From Diversity to Creativity: Stimulating Group Brainstorming with Cultural Differences and Conversationally-Retrieved Pictures

Summary

Group brainstorming is what the authors believe to be effective for idea generation. It resolves the cognitive bottleneck of idea generation through social means. The collaboration between individuals broadens the knowledge base and allows for aggerated creative effort. Yet, the effectiveness of group brainstorming varies by individual differences. This is because empirical studies have shown that too much similarity inside a collaborating group makes idea generation worse. Therefore, it is important to ensure enough amount of diversities in terms of concepts in a group. The authors define two type of diversity: internal diversity (refers to background differences between group members that originate from long-term learning and socialization) and external diversity (refers to stimulation supplied by external agents). The authors examine how one of each of these diversities (cultural difference and picture stimuli) affect the productivity and diversity of ideas generated in group brainstorming. They find that picture support in general enhanced brainstorming outcomes, and that intercultural groups especially benefited from this external stimulation. The results suggest that technological design grounded in a systematic understanding of cultures can play a valuable role in converting cultural diversity into creative outcomes.

Reflection

First, I like how the authors implement the picture support. At first, I thought they just script the brainstorming ideas and choose images on their discretion. Then I will probably question about the validity of the congruence and stimulus pictures because: 1st they could be biased; 2nd they might work differently in the participant’s mind. To have a picture retriever and selector based on the user’s choice of words is smart. In this way, conceptually there should not be any bias towards the selection of pictures. On the other hand, since the authors did not report it, I am wondering how large is the language pool. And how large is the picture pool. Then the authors help answering the second question as well. The t-test suggests the effectiveness of the picture selector. Which is a little bit surprising for me because in my own experience dealing with TF-IDF, the accuracy was not as nearly good as theirs.

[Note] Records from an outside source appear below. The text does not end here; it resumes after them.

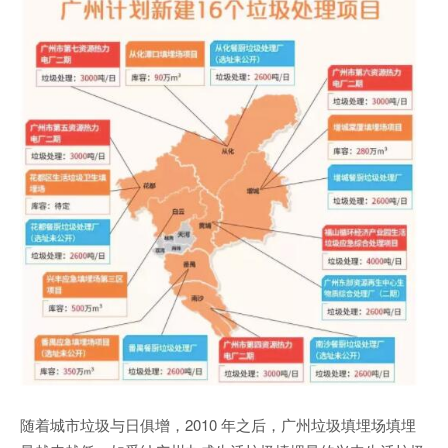
随着城市垃圾与日俱增，2010 年之后，广州垃圾填埋场填埋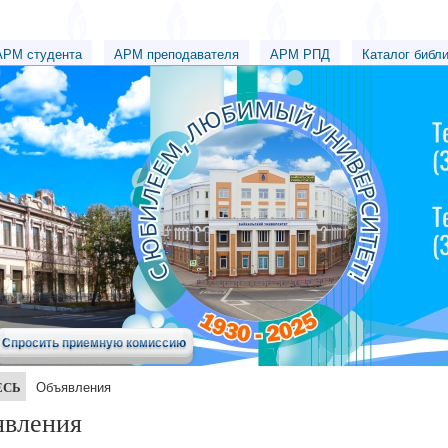
АРМ студента
АРМ преподавателя
АРМ РПД
Каталог библ
Спросить приемную комиссию
ЕСЬ
Объявления
явления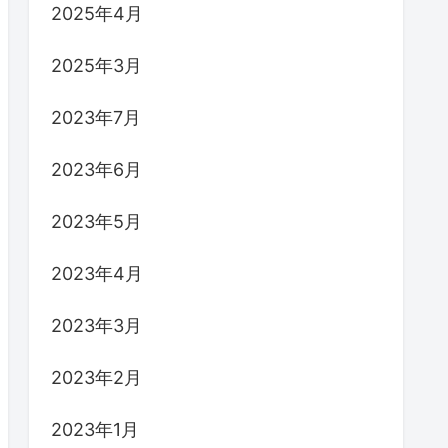
2025年4月
2025年3月
2023年7月
2023年6月
2023年5月
2023年4月
2023年3月
2023年2月
2023年1月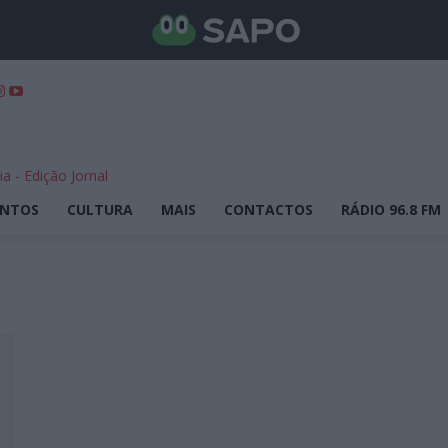
ENTOS
CULTURA
MAIS
CONTACTOS
RÁDIO 96.8 FM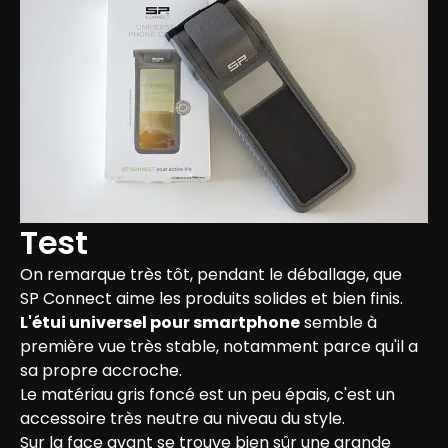
Test
On remarque très tôt, pendant le déballage, que 
SP Connect aime les produits solides et bien finis. 
L'étui universel pour smartphone
 semble à 
première vue très stable, notamment parce qu'il a 
sa propre accroche.

Le matériau gris foncé est un peu épais, c'est un 
accessoire très neutre au niveau du style.

Sur la face avant se trouve bien sûr une grande 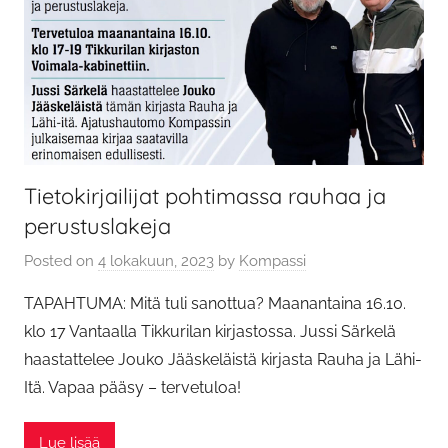
Tietokirjailijat pohtimassa rauhaa ja
perustuslakeja
Posted on
4 lokakuun, 2023
by
Kompassi
TAPAHTUMA: Mitä tuli sanottua? Maanantaina 16.10.
klo 17 Vantaalla Tikkurilan kirjastossa. Jussi Särkelä
haastattelee Jouko Jääskeläistä kirjasta Rauha ja Lähi-
Itä. Vapaa pääsy – tervetuloa!
Lue lisää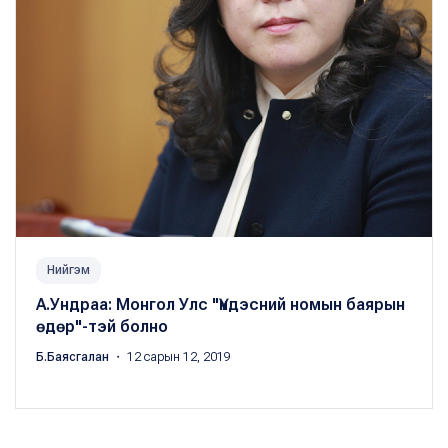
Нийгэм
А.Ундраа: Монгол Улс "Үндэсний номын баярын
өдөр"-тэй болно
Б.Баясгалан
・ 12 сарын 12, 2019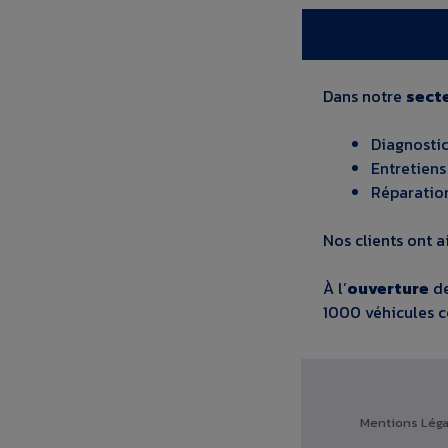
Dans notre
secte
Diagnostic
Entretien
Réparatio
Nos clients ont a
À l’
ouverture
de
1000 véhicules co
Mentions Léga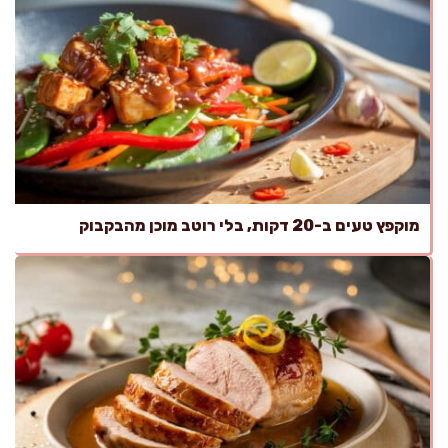
מוקפץ טעים ב-20 דקות, בלי רוטב מוכן מהבקבוק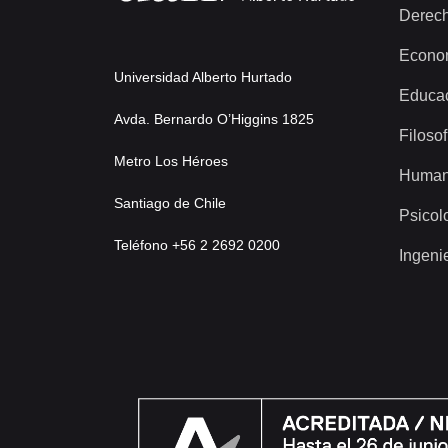
Derec
Econo
Universidad Alberto Hurtado
Educa
Avda. Bernardo O’Higgins 1825
Filosof
Metro Los Héroes
Human
Santiago de Chile
Psicol
Teléfono +56 2 2692 0200
Ingeni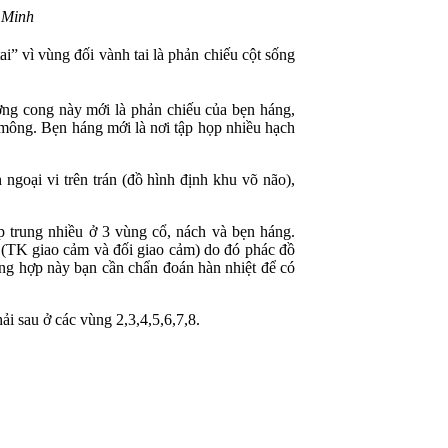
ạ Minh
” vì vùng đối vành tai là phản chiếu cột sống
ng cong này mới là phản chiếu của bẹn háng,
 mông. Bẹn háng mới là nơi tập họp nhiều hạch
 ngoại vi trên trán (đồ hình định khu võ não),
ập trung nhiều ở 3 vùng cổ, nách và bẹn háng.
t (TK giao cảm và đối giao cảm) do đó phác đồ
ng hợp này bạn cần chẩn đoán hàn nhiệt để có
ải sau ở các vùng 2,3,4,5,6,7,8.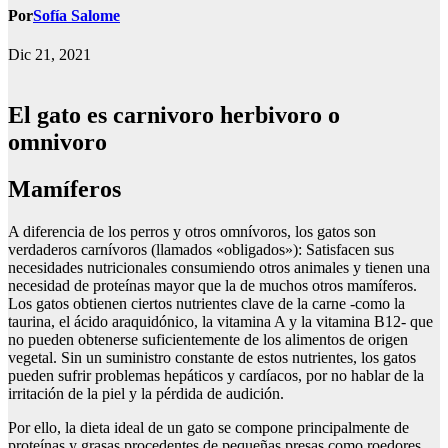
Por
Sofía Salome
Dic 21, 2021
El gato es carnivoro herbivoro o
omnivoro
Mamíferos
A diferencia de los perros y otros omnívoros, los gatos son
verdaderos carnívoros (llamados «obligados»): Satisfacen sus
necesidades nutricionales consumiendo otros animales y tienen una
necesidad de proteínas mayor que la de muchos otros mamíferos.
Los gatos obtienen ciertos nutrientes clave de la carne -como la
taurina, el ácido araquidónico, la vitamina A y la vitamina B12- que
no pueden obtenerse suficientemente de los alimentos de origen
vegetal. Sin un suministro constante de estos nutrientes, los gatos
pueden sufrir problemas hepáticos y cardíacos, por no hablar de la
irritación de la piel y la pérdida de audición.
Por ello, la dieta ideal de un gato se compone principalmente de
proteínas y grasas procedentes de pequeñas presas como roedores,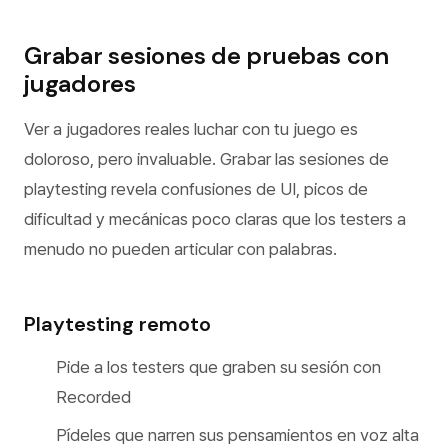
Grabar sesiones de pruebas con
jugadores
Ver a jugadores reales luchar con tu juego es
doloroso, pero invaluable. Grabar las sesiones de
playtesting revela confusiones de UI, picos de
dificultad y mecánicas poco claras que los testers a
menudo no pueden articular con palabras.
Playtesting remoto
Pide a los testers que graben su sesión con
Recorded
Pídeles que narren sus pensamientos en voz alta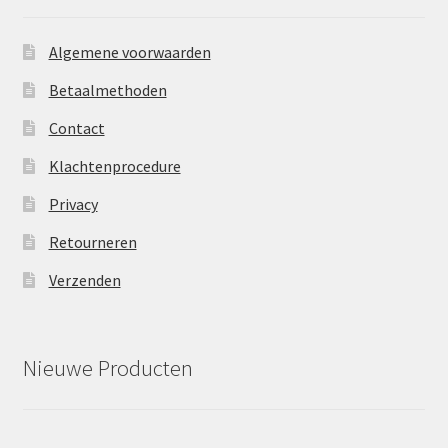
Algemene voorwaarden
Betaalmethoden
Contact
Klachtenprocedure
Privacy
Retourneren
Verzenden
Nieuwe Producten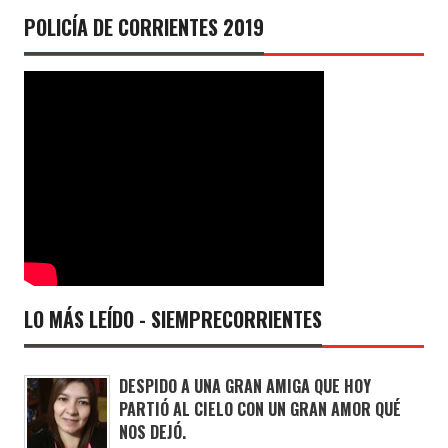
POLICÍA DE CORRIENTES 2019
LO MÁS LEÍDO - SIEMPRECORRIENTES
DESPIDO A UNA GRAN AMIGA QUE HOY
PARTIÓ AL CIELO CON UN GRAN AMOR QUÉ
NOS DEJÓ.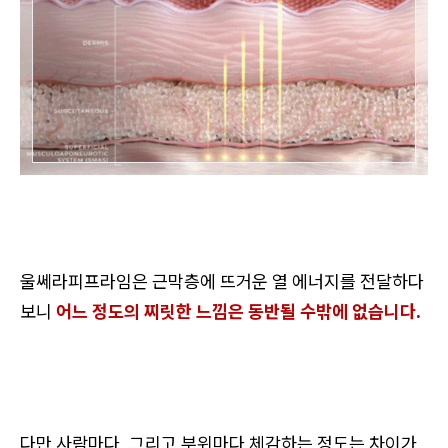
울쎄라피프라임은 근막층에 뜨거운 열 에너지를 전달하다
보니
어느 정도의 찌릿한 느낌은 동반될 수밖에 없습니다.
다만 사람마다, 그리고 부위마다 체감하는 정도는 차이가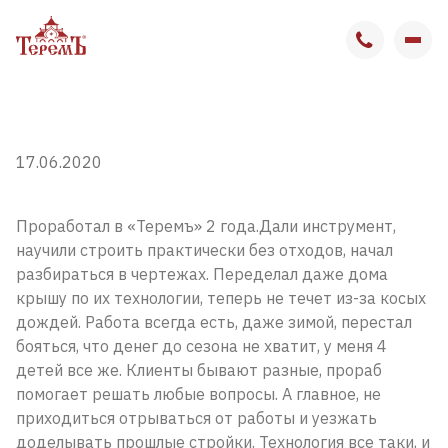
О компании
17.06.2020
Вакансии
Вакансии в Москве
Проработал в «Теремъ» 2 года.
Дали инструмент,
научили строить практически без отходов, начал
Вакансии в Бронницах
разбираться в чертежах. Переделал даже дома
крышу по их технологии, теперь не течет из-за косых
дождей. Работа всегда есть, даже зимой, перестал
Отзывы сотрудников
бояться, что денег до сезона не хватит, у меня 4
детей все же. Клиенты бывают разные, прораб
Выставочный комплекс
помогает решать любые вопросы. А главное, не
приходиться отрываться от работы и уезжать
Контакты
доделывать прошлые стройки. Технология все таки, и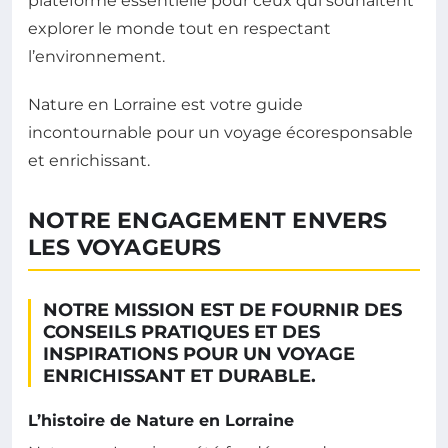
plateforme essentielle pour ceux qui souhaitent
explorer le monde tout en respectant
l’environnement.
Nature en Lorraine est votre guide
incontournable pour un voyage écoresponsable
et enrichissant.
NOTRE ENGAGEMENT ENVERS
LES VOYAGEURS
NOTRE MISSION EST DE FOURNIR DES
CONSEILS PRATIQUES ET DES
INSPIRATIONS POUR UN VOYAGE
ENRICHISSANT ET DURABLE.
L’histoire de Nature en Lorraine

Another thing about the paper is the participants. As the authors documented, two of the three questions in their main tasks were “what if you have an extra thumb or extra eye?”. These two questions have already been used in other studies before. Were the participants presented/encountered with these questions before? I think this is important to say because if by any chance the participants knew about the questions, the data gathered would definitely be biased.

Question

When different cultural background is considered, what about cultural differences between the same nationalities? For example, participants from China might be somehow different than participants from HongKong or Taiwan.